Texto:
Hoy recuerdo a Ramo, como aprendí a llamarle, padre de Dulce María, Jhovanny y Persio Domingo, (amigo ido a destiempo), trabajador incansable, servidor de los demás, hombre de bien y de acción, criador de gallos, le decíamos el Sheriff del barrio.
A mi padre, Carlos, honesto, campechano, empeñado en darnos el mejor ejemplo. Conocedor del trabajo del campo y del tiempo, agricultor por excelencia, mi ejemplo de vida.
A Juan de la Cruz, autoritario, amante de los gallos, llevando a buen puerto a Osvaldo, Mercedita y Andrés, (Quilimpin). El hombre que nos escondía las pelotas cuando entraban a su patio, pero que Doña Chea nos devolvía.
Joaquín Gómez, autentico, enemigo de Fidel y todo lo que olía a comunismo, gallero, gran persona, padre de Quilo, Quinso, y Nani, con él aprendí de la preocupación de un padre por los hijos.
Mi tío político, el Jefe, el Chino López, especial persona, a quien todos los sobrinos amábamos por su especial trato, Tenedor de Libros, guitarrista y bohemio, cazador y el hombre de las tercias, padre de Mabel y Urcino, (Chinito).
Bebeta, alma del barrio, fuente de sabiduría natural, amante de la vida, hombre de bien, dueño de sus propias creencias, deportista, músico, padre de Margarita, Yocasta, Blas y Renato, cuanto lo extraño.
Eligio Almonte, cariñosamente Eligio el mocho, sobrenombre por su condición física, excelente persona, de un trato exquisito, resolvía muchos problemas económicos del barrio, padre de Manolo, Gladys, Griselda, Edilberto, María Estela, Carmen, Juan Eligio, Lourdes, Elina y Manola, numerosa familia que solo una persona de sus condiciones podía llevar a feliz término.
Juan García (Juancito), padre de Griselda, Pegui, y Yudelka, hombre activo y de trato amable.
Pido perdón por no detallar aquí datos de algunos de esos padres que no recuerdo o que no tengo suficiente información..

Consignas:
1/ En el texto sobre los padres del barrio, ¿qué apodo le daban a Ramo?
2/ Transcribe del texto sobre los padres del barrio el fragmento que va de "Mi tío político, el" a "cuanto lo extraño.".
3/ Prolonga el texto sobre los padres del barrio a partir de su última oración.
Los ítems que aparecen a continuación no hacen falta.

Material proporcionado:

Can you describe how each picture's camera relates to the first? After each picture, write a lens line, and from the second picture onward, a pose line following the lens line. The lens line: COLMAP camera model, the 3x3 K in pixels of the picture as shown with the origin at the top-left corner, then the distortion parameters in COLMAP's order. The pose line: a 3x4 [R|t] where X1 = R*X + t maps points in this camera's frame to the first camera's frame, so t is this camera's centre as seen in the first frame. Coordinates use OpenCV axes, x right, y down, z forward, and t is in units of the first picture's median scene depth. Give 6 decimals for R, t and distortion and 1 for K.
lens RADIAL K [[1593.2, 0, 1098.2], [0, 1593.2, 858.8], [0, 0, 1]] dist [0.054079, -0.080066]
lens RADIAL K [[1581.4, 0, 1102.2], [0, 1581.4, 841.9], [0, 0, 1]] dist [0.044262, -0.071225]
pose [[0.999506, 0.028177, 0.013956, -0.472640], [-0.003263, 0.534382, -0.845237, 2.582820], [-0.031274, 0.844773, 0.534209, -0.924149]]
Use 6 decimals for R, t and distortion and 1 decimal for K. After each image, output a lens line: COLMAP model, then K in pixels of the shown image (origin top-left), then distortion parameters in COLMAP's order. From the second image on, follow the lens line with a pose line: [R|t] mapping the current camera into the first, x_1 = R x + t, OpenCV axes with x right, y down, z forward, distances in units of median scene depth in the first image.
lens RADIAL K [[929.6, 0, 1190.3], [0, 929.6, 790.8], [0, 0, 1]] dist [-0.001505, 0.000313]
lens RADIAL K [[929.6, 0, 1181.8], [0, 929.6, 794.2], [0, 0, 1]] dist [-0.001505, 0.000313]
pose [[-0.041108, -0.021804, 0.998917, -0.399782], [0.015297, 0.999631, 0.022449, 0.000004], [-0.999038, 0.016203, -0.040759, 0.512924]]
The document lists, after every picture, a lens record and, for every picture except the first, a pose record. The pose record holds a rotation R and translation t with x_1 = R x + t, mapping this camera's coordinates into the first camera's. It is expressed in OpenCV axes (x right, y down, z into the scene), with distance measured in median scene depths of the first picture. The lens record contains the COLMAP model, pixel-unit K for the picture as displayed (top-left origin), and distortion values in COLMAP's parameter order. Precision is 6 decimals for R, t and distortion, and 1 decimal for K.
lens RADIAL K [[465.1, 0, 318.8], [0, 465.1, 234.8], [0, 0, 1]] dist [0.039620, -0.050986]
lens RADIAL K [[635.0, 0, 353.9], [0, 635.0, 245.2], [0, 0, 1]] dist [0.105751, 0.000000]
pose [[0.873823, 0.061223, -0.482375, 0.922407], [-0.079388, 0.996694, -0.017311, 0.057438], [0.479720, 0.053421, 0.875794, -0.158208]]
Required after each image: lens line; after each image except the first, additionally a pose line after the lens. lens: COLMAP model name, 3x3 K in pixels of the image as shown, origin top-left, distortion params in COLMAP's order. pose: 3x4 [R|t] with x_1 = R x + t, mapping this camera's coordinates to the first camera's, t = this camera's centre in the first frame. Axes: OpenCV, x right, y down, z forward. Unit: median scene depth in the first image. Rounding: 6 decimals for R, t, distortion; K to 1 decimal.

Respuestas:
1/ Le decían el Sheriff del barrio.

2/
Mi tío político, el Jefe, el Chino López, especial persona, a quien todos los sobrinos amábamos por su especial trato, Tenedor de Libros, guitarrista y bohemio, cazador y el hombre de las tercias, padre de Mabel y Urcino, (Chinito).
Bebeta, alma del barrio, fuente de sabiduría natural, amante de la vida, hombre de bien, dueño de sus propias creencias, deportista, músico, padre de Margarita, Yocasta, Blas y Renato, cuanto lo extraño.

3/
Los que hemos tenido una figura paterna que nos ha acompañado y dirigido hasta el límite de sus posibilidades, sabemos lo que es disfrutar de esa orientación, que para nosotros en ese tiempo era unas veces la de un viejo que no estaba en nada, otras veces la de un tirano, pero siembre cuando reflexionábamos o algo de lo que hacíamos nos salía mal dirigíamos nuestros pensamientos al progenitor, regularmente diciéndonos, si me hubiera llevado del viejo. La sabiduría que dan los años, viene de experiencias vividas, no llega solo.
Quiero recordar y reconocer a esos hombres, que condujeron nuestras familias, amaron a nuestras madres y nos enseñaron el camino correcto, hoy que hombres sin alma y sin corazón atentan contra la más hermosa e importante criatura que Dios ha dado, las mujeres.
Como ven les he hablado de los padres que han fallecido, en el barrio quedan de los viejos padres, Vitico Thomas, el negrito ahí, el mejor bailarín del barrio, personaje sin igual, hombre alegre, que ha sabido vivir la vida, padre de Albania, Adalberto (Atito), Miriam, Casia y Daddy.
Manuel Torres (Tabaco), el hombre del merengue típico, y bailador sin igual, el doctor de la vacas y Cacón Rodríguez, el padre de las emisoras de Sabaneta y Técnico de radio sin igual, larga vida para ellos, hoy los responsables de mantener las tradiciones.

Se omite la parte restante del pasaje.